Constrained Exploration in Reinforcement Learning with Optimality Preservation
This work addresses the challenge of ensuring optimal policy learning in RL under safety or operational constraints, though it is incremental as it builds on existing theories of discrete-event systems.
The paper tackles the problem of reinforcement learning agents exploring under behavioral constraints that could lead to sub-optimal policies, by introducing a method for constrained exploration that preserves optimality, establishing a necessary and sufficient condition for this preservation in deterministic environments.

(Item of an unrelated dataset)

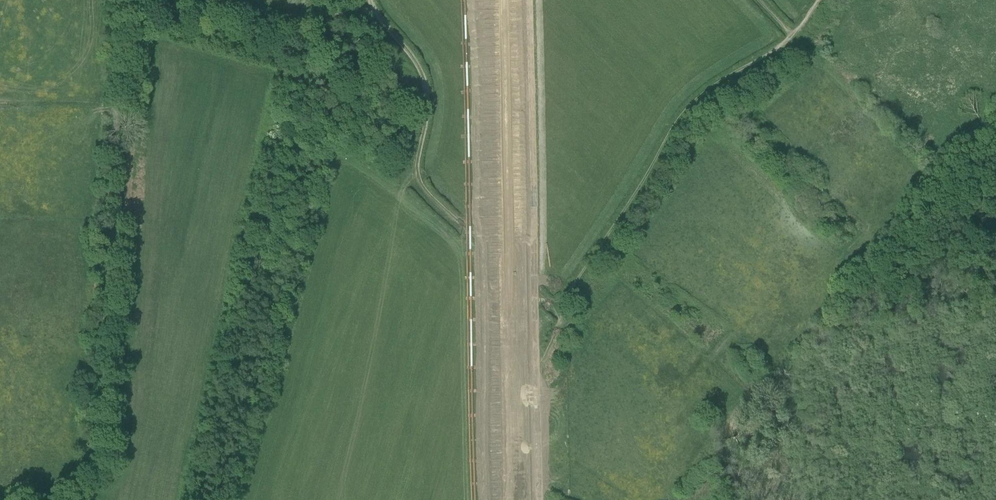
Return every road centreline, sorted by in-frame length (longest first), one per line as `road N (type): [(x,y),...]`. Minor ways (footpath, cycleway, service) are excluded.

We consider a class of reinforcement-learning systems in which the agent follows a behavior policy to explore a discrete state-action space to find an optimal policy while adhering to some restriction on its behavior. Such restriction may prevent the agent from visiting some state-action pairs, possibly leading to the agent finding only a sub-optimal policy. To address this problem we introduce the concept of constrained exploration with optimality preservation, whereby the exploration behavior of the agent is constrained to meet a specification while the optimality of the (original) unconstrained learning process is preserved. We first establish a feedback-control structure that models the dynamics of the unconstrained learning process. We then extend this structure by adding a supervisor to ensure that the behavior of the agent meets the specification, and establish (for a class of reinforcement-learning problems with a known deterministic environment) a necessary and sufficient condition under which optimality is preserved. This work demonstrates the utility and the prospect of studying reinforcement-learning problems in the context of the theories of discrete-event systems, automata and formal languages.